● **EXCERPTED TEXT**
4.3 Low-level fusion

As our objective was to get the best results of moving object detection benefiting from both IR and VIS spectra, we proposed a low-level fusion method whose process is shown in Fig. 4. Firstly, we started by a pre-processing step to improve the results of a moving object detection in the IR spectrum. Secondly, we performed a fusion of the foreground regions extracted from IR and VIS spectra to assess the effect of the region-level fusion on our results of a moving object detection.

4.3.1 Pre-processing

The aim of the pre-processing step was to improve the results of foreground regions detection on the IR spectrum. In fact, one of the most relevant characteristics of the IR imagery is the hotter or colder halo surrounding the objects compared to the background. Figure 5 shows the halo phenomenon where a warm pedestrian is surrounded by a darker region than the expected background. So the halo surrounding a person would also be detected as part of the foreground region, which decreases the results of a moving object detection. Consequently, we proposed an automatic thresholding in each Bounding Box (BB) detected to extract the bright pixels that belong to the pedestrian and removed the halo. The originality of this step is the adaptive threshold calculated for each BB. First, we calculated the sum of each BB column. In fact, the column that has the maximum of pixels belongs to pedestrian and would have the maximum amount. Then, the BB adaptive threshold value was calculated that is the average value of the selected column. Finally, the adaptive threshold was applied to the BB in order to select only pixels corresponding to warm objects. Therefore, we used morphological operations to fill holes inside the blobs. The pseudo-code of our pre-processing algorithm is presented in Algorithm 1.

Saved entries

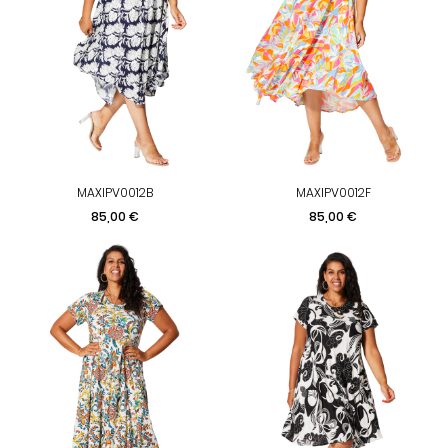
MAXIPV0012B
MAXIPV0012F
Preis
Preis
85,00 €
85,00 €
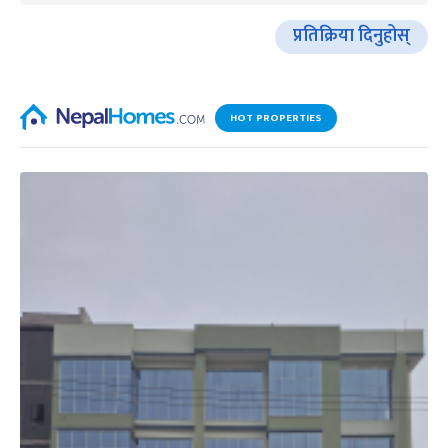
प्रतिक्रिया दिनुहोस्
HOT PROPERTIES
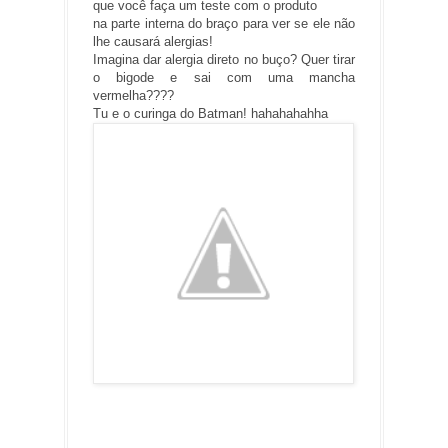
que você faça um teste com o produto
na parte interna do braço para ver se ele não
lhe causará alergias!
Imagina dar alergia direto no buço? Quer tirar
o bigode e sai com uma mancha
vermelha????
Tu e o curinga do Batman! hahahahahha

● **LIST OF TASKS**
- 1) Rewrite the paragraph beginning "The aim of the pre-processing step" from the low-level fusion excerpt as a short bulleted list that keeps its main facts.
- 2) Carry on writing the low-level fusion text on IR and VIS moving object detection, starting right after its final sentence.

● **RESPONSES PER TASK**
- 1)
- Goal: improve foreground region detection in the IR spectrum.
- Problem: in IR imagery, objects are surrounded by a halo that is hotter or colder than the background. Figure 5 shows a warm pedestrian surrounded by a region darker than the expected background.
- Effect: the halo is detected as part of the foreground region, which lowers moving object detection results.
- Solution: automatic thresholding inside each detected Bounding Box (BB) keeps the bright pixels belonging to the pedestrian and removes the halo.
- Originality: the threshold is adaptive and calculated separately for each BB.
- Steps:
  1. Sum each column of the BB. The column with the most pedestrian pixels has the highest sum.
  2. Take the average value of that column as the BB's adaptive threshold.
  3. Apply the threshold to the BB so that only pixels of warm objects remain.
  4. Use morphological operations to fill holes inside the blobs.
- The pseudo-code is given in Algorithm 1.

- 2)
4.3.2 Low-level region-based fusion

The goal of our proposed method was to achieve a better detection of moving objects using two different types of cameras one in the IR spectrum and another in VIS spectrum. As mentioned previously in the state of the art, at this processing level, the fusion of the IR and VIS spectra was performed with low-level fusion techniques either pixel-based or region-based. The choice of the most appropriate low-level fusion technique for our proposed method is based on a thorough experimental study detailed in Sect. 5. The experimental results showed that a low-level region-based fusion improved the moving object detection results better than the pixel-fusion techniques. In fact, the low-level region-based fusion has the advantage of preserving the image quality of the two spectra compared to the pixel-based techniques that may alter the fused image. Our low-level region-based fusion method was achieved by a logical AND between the binary masks of foreground regions detected separately in the IR and the VIS spectra. Finally, the resulting masks of moving objects were used in a higher processing level such as the feature extraction for the classification of moving objects.

5 Experimentations

In order to study the performance of the proposed method of a moving object detection and the different techniques of low-level fusion, three series of experiments were carried out. The first one was used to check whether the various pixel-fusion techniques would improve the performance of the moving object detection, rather than using either of the two sensors independently. In the second series, we evaluated firstly the relevance of the pre-processing step applied on the results of the detection of moving objects in the IR spectrum, and secondly, the efficiency of our low-level fusion method against the two independent sensors was assessed. Finally, a comparison of our method with other potential methods was achieved. These methods are based on background subtraction for the detection of moving objects in IR and VIS spectra and include low-level region-based fusion resulting in a rich test field of fusion techniques. Before presenting the results of these series of experiments, we described the database and the used validation techniques.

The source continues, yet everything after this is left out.